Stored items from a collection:
==================================================
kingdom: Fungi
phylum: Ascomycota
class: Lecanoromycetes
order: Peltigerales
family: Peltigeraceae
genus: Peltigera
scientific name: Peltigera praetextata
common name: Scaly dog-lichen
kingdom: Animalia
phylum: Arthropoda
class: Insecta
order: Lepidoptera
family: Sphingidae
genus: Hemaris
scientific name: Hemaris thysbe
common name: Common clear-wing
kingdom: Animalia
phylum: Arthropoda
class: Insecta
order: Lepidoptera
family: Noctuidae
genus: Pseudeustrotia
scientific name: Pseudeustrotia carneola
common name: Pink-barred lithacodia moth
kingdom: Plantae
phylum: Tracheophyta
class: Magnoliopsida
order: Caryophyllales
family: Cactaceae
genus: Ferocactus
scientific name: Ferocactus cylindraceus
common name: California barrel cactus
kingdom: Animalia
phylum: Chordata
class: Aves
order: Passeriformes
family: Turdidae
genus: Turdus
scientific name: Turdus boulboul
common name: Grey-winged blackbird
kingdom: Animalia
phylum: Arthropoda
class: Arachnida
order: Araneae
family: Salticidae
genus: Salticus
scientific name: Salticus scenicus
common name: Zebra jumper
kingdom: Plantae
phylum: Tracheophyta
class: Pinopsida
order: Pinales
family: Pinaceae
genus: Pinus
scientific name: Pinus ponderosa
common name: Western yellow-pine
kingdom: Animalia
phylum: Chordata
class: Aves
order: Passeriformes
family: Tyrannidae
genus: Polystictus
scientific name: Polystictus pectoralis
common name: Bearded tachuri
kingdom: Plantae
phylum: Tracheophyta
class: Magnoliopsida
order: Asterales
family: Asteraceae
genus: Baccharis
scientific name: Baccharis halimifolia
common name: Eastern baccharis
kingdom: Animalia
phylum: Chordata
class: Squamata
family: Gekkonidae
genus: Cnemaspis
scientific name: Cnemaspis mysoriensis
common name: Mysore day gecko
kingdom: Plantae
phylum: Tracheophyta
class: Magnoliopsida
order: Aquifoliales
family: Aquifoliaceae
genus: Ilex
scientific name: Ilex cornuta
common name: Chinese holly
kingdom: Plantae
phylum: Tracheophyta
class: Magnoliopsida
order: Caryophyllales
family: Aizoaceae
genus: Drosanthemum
==================================================
**REQUIREMENT**
Lay out every line of the items above as a numbered list, skipping any blank lines.

**FINISHED ANSWER**
1. kingdom: Fungi
2. phylum: Ascomycota
3. class: Lecanoromycetes
4. order: Peltigerales
5. family: Peltigeraceae
6. genus: Peltigera
7. scientific name: Peltigera praetextata
8. common name: Scaly dog-lichen
9. kingdom: Animalia
10. phylum: Arthropoda
11. class: Insecta
12. order: Lepidoptera
13. family: Sphingidae
14. genus: Hemaris
15. scientific name: Hemaris thysbe
16. common name: Common clear-wing
17. kingdom: Animalia
18. phylum: Arthropoda
19. class: Insecta
20. order: Lepidoptera
21. family: Noctuidae
22. genus: Pseudeustrotia
23. scientific name: Pseudeustrotia carneola
24. common name: Pink-barred lithacodia moth
25. kingdom: Plantae
26. phylum: Tracheophyta
27. class: Magnoliopsida
28. order: Caryophyllales
29. family: Cactaceae
30. genus: Ferocactus
31. scientific name: Ferocactus cylindraceus
32. common name: California barrel cactus
33. kingdom: Animalia
34. phylum: Chordata
35. class: Aves
36. order: Passeriformes
37. family: Turdidae
38. genus: Turdus
39. scientific name: Turdus boulboul
40. common name: Grey-winged blackbird
41. kingdom: Animalia
42. phylum: Arthropoda
43. class: Arachnida
44. order: Araneae
45. family: Salticidae
46. genus: Salticus
47. scientific name: Salticus scenicus
48. common name: Zebra jumper
49. kingdom: Plantae
50. phylum: Tracheophyta
51. class: Pinopsida
52. order: Pinales
53. family: Pinaceae
54. genus: Pinus
55. scientific name: Pinus ponderosa
56. common name: Western yellow-pine
57. kingdom: Animalia
58. phylum: Chordata
59. class: Aves
60. order: Passeriformes
61. family: Tyrannidae
62. genus: Polystictus
63. scientific name: Polystictus pectoralis
64. common name: Bearded tachuri
65. kingdom: Plantae
66. phylum: Tracheophyta
67. class: Magnoliopsida
68. order: Asterales
69. family: Asteraceae
70. genus: Baccharis
71. scientific name: Baccharis halimifolia
72. common name: Eastern baccharis
73. kingdom: Animalia
74. phylum: Chordata
75. class: Squamata
76. family: Gekkonidae
77. genus: Cnemaspis
78. scientific name: Cnemaspis mysoriensis
79. common name: Mysore day gecko
80. kingdom: Plantae
81. phylum: Tracheophyta
82. class: Magnoliopsida
83. order: Aquifoliales
84. family: Aquifoliaceae
85. genus: Ilex
86. scientific name: Ilex cornuta
87. common name: Chinese holly
88. kingdom: Plantae
89. phylum: Tracheophyta
90. class: Magnoliopsida
91. order: Caryophyllales
92. family: Aizoaceae
93. genus: Drosanthemum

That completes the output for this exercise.